0

I'm looking for the most efficient way of solving an Levenshtein edit distance problem.

We are given as input:

  1. A set of strings S of size n <= 8, with average length m <= 50
  2. A target string t of length l <= 50

Our task is to 'align' t with S i.e:

Find the subset s* of S, where concat(s*) has the minimum Levenshtein edit distance (among all the subsets) with t

Some thoughts:

  1. For 2 strings of length l1 and l2, we could use the standard dynamic programming algorithm which has O(l1*l2) time complexity
  2. Brute forcing this would require us to compute editDistance(t, concat(s')) for each subset s'. This would be approximately O(l.m.n!)
  3. This could be optimized a bit by memoizing the results i.e if we are computing editDistance(t, S[1, 2, 3, 4]) we could re-use the computation from S[1, 2, 3])
  4. The other option I could think of is to construct a Trie or DAWG (Directed Acyclic Word Graph)
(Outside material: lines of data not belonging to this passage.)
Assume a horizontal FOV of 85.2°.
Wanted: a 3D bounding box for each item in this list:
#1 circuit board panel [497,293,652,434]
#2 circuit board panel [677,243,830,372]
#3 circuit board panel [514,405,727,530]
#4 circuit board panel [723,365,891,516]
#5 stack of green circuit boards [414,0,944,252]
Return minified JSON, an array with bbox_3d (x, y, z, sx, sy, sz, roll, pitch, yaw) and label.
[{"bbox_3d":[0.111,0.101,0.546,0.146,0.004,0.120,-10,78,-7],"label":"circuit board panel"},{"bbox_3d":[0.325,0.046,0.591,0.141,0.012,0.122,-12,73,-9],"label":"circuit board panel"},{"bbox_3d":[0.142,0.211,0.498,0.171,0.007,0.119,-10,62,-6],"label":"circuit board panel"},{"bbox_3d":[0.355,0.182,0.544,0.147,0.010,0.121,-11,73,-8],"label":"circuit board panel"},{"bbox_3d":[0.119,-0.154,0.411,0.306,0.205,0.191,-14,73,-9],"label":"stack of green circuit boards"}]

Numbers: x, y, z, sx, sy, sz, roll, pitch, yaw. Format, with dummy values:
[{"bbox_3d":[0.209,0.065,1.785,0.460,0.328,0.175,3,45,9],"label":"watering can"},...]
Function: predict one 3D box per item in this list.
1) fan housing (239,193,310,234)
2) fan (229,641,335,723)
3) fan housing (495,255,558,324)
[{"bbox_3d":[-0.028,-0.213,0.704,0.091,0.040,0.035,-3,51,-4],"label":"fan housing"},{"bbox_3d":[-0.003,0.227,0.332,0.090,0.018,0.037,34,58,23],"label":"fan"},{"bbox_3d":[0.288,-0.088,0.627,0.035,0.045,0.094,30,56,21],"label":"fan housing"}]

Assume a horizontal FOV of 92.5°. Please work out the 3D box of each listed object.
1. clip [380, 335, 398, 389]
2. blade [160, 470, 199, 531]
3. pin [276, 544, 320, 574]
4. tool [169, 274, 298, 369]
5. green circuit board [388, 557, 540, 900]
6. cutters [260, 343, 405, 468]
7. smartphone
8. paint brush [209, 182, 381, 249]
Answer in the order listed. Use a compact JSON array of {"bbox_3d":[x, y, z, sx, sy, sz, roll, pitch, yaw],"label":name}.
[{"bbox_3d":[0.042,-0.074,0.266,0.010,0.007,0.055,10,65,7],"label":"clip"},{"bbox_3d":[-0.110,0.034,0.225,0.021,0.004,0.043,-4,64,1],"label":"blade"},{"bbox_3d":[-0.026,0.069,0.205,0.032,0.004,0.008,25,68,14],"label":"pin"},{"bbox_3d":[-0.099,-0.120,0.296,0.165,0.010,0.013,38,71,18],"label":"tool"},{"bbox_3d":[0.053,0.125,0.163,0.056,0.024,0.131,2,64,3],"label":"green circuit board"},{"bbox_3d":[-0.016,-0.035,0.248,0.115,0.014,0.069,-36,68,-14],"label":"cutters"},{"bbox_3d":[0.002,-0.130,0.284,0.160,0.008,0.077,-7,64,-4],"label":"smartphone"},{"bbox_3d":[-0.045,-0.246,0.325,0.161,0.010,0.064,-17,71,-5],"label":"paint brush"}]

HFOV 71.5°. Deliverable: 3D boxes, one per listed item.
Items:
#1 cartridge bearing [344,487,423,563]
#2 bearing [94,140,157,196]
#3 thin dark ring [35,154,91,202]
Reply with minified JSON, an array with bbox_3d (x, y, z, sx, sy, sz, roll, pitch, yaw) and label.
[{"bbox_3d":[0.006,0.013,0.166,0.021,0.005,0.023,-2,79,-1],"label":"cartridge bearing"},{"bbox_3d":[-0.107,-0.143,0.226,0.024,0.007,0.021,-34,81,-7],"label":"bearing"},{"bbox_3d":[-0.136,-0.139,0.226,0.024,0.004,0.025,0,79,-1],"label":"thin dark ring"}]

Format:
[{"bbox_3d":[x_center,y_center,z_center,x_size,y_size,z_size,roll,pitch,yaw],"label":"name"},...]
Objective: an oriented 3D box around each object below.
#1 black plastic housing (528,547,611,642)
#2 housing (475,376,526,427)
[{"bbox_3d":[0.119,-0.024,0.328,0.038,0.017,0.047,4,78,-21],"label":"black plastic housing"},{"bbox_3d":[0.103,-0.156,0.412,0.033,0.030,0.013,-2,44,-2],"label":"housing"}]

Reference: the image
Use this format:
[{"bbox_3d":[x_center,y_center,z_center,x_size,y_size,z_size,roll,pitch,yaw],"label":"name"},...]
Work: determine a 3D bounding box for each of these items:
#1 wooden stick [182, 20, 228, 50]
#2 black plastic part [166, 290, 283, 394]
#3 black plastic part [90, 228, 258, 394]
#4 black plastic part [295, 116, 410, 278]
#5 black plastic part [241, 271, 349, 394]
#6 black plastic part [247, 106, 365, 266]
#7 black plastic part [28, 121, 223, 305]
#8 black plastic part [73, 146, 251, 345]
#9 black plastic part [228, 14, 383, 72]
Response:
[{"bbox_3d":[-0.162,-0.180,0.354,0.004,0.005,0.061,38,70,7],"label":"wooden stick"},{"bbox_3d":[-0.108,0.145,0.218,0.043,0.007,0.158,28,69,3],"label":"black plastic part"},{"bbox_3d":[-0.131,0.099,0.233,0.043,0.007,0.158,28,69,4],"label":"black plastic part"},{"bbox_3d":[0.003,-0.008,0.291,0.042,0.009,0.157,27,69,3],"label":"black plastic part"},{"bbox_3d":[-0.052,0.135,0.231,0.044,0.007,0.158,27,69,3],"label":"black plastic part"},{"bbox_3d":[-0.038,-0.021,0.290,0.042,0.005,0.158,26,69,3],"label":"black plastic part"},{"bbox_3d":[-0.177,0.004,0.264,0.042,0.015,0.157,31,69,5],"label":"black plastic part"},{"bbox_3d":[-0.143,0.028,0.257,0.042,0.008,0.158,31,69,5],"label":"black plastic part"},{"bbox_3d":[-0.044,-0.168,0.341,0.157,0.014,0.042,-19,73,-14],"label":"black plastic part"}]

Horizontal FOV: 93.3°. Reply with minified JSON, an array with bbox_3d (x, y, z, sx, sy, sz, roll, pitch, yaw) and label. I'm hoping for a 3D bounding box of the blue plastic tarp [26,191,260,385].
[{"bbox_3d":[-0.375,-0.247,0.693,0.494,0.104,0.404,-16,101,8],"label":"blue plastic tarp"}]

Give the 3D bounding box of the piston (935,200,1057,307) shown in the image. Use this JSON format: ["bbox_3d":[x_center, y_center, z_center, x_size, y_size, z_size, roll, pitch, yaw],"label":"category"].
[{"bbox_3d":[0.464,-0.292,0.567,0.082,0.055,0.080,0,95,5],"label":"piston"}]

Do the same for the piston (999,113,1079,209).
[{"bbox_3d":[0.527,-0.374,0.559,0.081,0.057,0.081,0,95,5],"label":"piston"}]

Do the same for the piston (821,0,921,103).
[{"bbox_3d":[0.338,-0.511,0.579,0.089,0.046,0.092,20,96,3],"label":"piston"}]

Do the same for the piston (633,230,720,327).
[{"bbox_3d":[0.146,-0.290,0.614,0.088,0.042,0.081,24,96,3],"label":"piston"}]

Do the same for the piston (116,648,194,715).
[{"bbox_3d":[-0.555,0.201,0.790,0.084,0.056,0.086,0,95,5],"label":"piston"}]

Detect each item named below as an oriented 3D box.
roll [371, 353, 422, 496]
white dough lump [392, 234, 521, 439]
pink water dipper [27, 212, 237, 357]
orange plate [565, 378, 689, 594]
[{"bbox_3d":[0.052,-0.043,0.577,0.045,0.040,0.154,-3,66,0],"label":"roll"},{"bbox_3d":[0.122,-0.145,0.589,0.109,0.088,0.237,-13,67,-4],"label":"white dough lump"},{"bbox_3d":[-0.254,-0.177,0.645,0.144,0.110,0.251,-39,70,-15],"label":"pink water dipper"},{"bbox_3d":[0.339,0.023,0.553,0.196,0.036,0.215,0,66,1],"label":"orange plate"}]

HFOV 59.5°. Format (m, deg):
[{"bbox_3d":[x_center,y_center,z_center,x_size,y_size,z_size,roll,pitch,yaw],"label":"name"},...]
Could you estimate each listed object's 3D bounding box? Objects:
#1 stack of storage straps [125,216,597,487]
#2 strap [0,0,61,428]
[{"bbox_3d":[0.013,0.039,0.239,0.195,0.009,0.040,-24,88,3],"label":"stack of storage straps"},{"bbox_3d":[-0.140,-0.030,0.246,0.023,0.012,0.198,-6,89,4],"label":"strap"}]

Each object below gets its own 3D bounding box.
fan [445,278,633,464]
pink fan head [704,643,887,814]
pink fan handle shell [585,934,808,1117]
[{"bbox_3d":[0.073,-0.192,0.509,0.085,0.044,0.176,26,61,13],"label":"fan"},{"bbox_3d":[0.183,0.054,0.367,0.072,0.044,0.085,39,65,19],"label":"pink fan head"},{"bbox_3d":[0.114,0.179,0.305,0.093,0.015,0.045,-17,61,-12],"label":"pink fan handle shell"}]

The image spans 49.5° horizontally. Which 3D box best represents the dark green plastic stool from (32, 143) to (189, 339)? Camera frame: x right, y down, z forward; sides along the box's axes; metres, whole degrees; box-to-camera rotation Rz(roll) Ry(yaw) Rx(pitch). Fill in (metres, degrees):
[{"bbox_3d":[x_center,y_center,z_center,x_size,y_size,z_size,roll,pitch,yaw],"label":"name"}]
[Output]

But, I'm not an expert on this, so I might be missing a better solution. How would we do this efficiently?

Thanks in advance!

Mathguy
  • 157
  • 11
  • Optimization idea: length difference >= Levenshtein - distance (could be a shortcut in some cases) – MrSmith42 Aug 02 '23 at 08:11
  • `concat(s*)` requires the elements of `s*` to be ordered in some way. Is there a particular order (i.e., you really mean "sequence" and "subsequence" instead of "set" and "subset"), or is it required to find the best ordering? – Matt Timmermans Aug 02 '23 at 12:06

1 Answers1

0

Outline of a memoize solution. (I just didn't do levenshtein for you.)

def best_answer(S, t, p0=0, p1=None, cache=None):
    # Defaults
    if cache is None:
        cache = {}
    if p1 is None:
        p1 = len(t)
    if ('s', p0, p1) not in cache:
        best_strings = []
        best_error = p1 - p0
        for s in S:
            leven = levenshtein(s, t[p0:p1])
            if leven < best_error:
                best_strings = [s]
                best_error = leven
        for p in range(p0+1, p1):
            (best_strings0, best_error0) = best_answer(S, t, p0, p, cache)
            (best_strings1, best_error1) = best_answer(S, t, p, p1, cache)
            if best_error0 + best_error1 < best_error:
                best_strings = best_strings0 + best_strings1
                best_error = best_error0 + best_error1
        cache[(p0, p1)] = (best_strings, best_error)
    return cache[('s', p0, p1)]
btilly
  • 43,296
  • 3
  • 59
  • 88